What you should do:
Among the entries below, extract exactly the lines that run from the one with "28: (386, 47)" through the one with "39: (478, 172)", both ends included.

Records for the exercise:
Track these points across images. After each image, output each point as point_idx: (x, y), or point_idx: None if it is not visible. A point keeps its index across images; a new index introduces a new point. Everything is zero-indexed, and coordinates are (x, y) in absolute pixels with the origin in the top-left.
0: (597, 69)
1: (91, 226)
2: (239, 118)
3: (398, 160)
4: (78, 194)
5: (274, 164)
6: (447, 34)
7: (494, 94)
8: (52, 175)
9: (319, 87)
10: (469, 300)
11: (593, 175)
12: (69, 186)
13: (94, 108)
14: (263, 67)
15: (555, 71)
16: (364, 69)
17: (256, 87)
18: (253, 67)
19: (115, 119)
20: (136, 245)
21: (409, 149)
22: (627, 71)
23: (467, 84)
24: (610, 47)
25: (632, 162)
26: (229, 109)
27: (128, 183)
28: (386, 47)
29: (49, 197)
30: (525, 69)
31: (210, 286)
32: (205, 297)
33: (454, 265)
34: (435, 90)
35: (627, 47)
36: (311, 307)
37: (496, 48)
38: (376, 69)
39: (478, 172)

---

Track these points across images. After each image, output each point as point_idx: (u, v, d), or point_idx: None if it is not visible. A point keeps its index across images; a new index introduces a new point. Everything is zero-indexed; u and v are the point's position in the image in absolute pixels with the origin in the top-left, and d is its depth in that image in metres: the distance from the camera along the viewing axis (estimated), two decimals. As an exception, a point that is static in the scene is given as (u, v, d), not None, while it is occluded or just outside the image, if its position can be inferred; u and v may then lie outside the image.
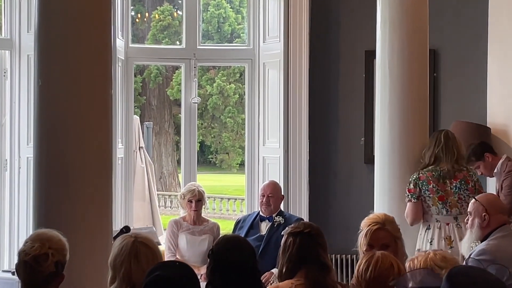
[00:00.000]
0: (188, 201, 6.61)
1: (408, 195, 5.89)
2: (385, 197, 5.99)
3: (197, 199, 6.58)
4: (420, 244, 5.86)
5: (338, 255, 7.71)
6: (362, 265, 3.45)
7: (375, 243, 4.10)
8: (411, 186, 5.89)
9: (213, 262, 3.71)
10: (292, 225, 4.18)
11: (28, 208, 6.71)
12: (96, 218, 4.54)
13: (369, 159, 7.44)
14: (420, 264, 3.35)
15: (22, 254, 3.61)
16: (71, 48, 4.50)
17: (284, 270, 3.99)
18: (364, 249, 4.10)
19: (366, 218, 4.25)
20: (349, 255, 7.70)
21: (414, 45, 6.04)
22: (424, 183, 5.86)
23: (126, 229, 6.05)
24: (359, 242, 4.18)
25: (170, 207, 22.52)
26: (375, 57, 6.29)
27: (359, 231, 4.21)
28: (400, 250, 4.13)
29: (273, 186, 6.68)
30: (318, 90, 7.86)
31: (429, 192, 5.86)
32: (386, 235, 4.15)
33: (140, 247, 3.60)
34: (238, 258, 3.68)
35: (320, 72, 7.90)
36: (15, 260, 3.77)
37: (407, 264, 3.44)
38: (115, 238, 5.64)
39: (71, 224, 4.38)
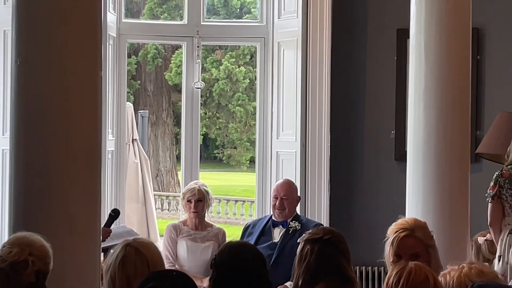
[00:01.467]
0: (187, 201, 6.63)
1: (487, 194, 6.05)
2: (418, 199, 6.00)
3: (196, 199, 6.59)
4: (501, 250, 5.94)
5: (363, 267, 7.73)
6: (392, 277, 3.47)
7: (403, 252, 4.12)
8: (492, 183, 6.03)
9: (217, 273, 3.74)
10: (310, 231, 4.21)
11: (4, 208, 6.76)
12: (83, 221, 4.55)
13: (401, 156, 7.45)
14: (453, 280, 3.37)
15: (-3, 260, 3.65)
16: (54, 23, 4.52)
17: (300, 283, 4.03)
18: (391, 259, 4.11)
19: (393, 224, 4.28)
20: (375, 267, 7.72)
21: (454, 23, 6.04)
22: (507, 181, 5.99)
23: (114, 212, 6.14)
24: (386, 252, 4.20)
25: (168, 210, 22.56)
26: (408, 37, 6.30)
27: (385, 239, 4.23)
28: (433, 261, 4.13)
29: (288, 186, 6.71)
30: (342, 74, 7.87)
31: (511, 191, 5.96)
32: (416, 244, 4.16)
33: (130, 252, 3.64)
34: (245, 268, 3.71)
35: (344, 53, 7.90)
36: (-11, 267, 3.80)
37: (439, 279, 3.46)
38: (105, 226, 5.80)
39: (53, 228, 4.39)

Solution for this problem:
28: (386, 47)
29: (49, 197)
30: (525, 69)
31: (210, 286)
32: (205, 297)
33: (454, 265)
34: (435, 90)
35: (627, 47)
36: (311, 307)
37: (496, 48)
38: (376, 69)
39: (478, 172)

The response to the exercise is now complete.